Pull each line with the string "KiCad" from the entries.

SOURCE MATERIAL below:

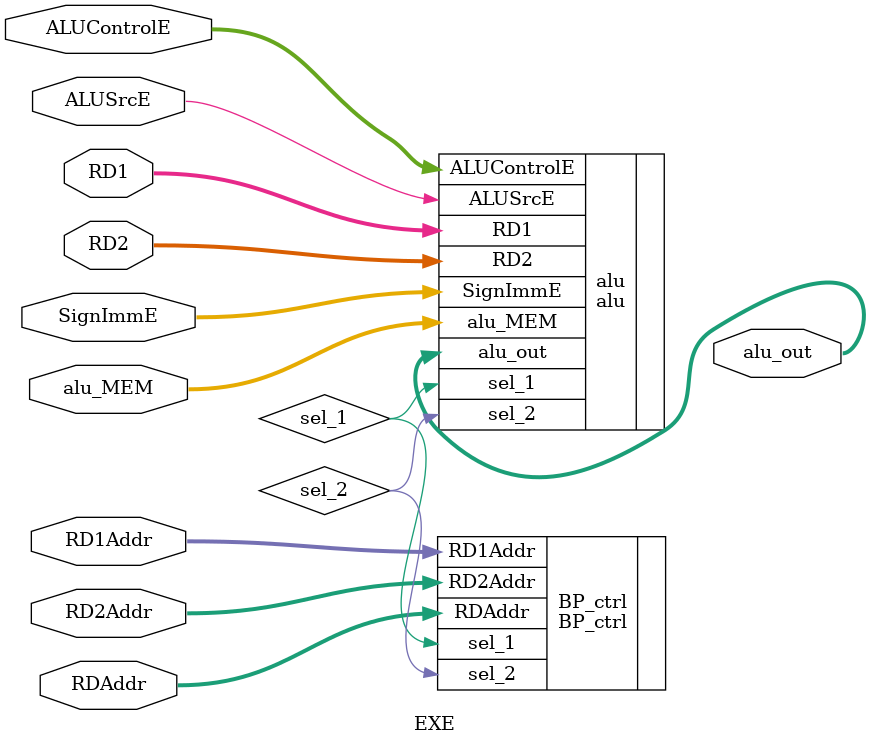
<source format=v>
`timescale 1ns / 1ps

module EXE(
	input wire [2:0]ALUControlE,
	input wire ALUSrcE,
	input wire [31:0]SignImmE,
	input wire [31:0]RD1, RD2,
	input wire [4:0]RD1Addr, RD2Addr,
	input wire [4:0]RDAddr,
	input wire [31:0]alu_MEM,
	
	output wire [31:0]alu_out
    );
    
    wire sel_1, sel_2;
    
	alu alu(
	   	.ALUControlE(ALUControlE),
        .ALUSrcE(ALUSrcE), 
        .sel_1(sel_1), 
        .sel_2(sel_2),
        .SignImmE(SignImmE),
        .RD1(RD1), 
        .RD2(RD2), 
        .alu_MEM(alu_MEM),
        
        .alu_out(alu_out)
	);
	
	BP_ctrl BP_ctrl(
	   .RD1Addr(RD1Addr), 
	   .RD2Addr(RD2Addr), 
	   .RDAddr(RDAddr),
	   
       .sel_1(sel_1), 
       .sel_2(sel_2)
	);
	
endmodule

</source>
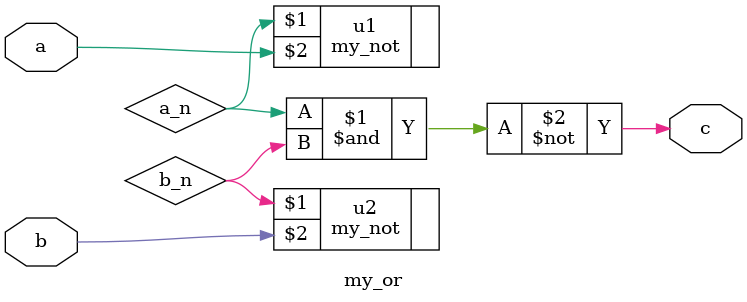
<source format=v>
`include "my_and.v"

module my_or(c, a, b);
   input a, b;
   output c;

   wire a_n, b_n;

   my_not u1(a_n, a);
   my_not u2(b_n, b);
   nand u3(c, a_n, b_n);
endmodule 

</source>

End of SOURCE MATERIAL.
SOURCE MATERIAL below:

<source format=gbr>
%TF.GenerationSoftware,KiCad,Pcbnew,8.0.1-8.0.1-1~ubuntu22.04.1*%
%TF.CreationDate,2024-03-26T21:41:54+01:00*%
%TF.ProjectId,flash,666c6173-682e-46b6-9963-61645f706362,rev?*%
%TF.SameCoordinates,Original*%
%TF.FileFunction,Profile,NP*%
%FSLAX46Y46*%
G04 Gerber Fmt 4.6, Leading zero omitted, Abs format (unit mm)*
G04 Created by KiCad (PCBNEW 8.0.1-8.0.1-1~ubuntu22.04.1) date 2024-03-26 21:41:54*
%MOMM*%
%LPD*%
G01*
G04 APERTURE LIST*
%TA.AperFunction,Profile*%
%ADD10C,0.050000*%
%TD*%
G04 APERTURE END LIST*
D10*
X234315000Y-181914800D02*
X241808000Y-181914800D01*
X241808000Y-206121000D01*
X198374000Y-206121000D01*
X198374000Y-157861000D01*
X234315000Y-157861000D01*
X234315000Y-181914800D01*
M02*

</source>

End of SOURCE MATERIAL.

SOLUTION BELOW:
%TF.GenerationSoftware,KiCad,Pcbnew,8.0.1-8.0.1-1~ubuntu22.04.1*%
G04 Created by KiCad (PCBNEW 8.0.1-8.0.1-1~ubuntu22.04.1) date 2024-03-26 21:41:54*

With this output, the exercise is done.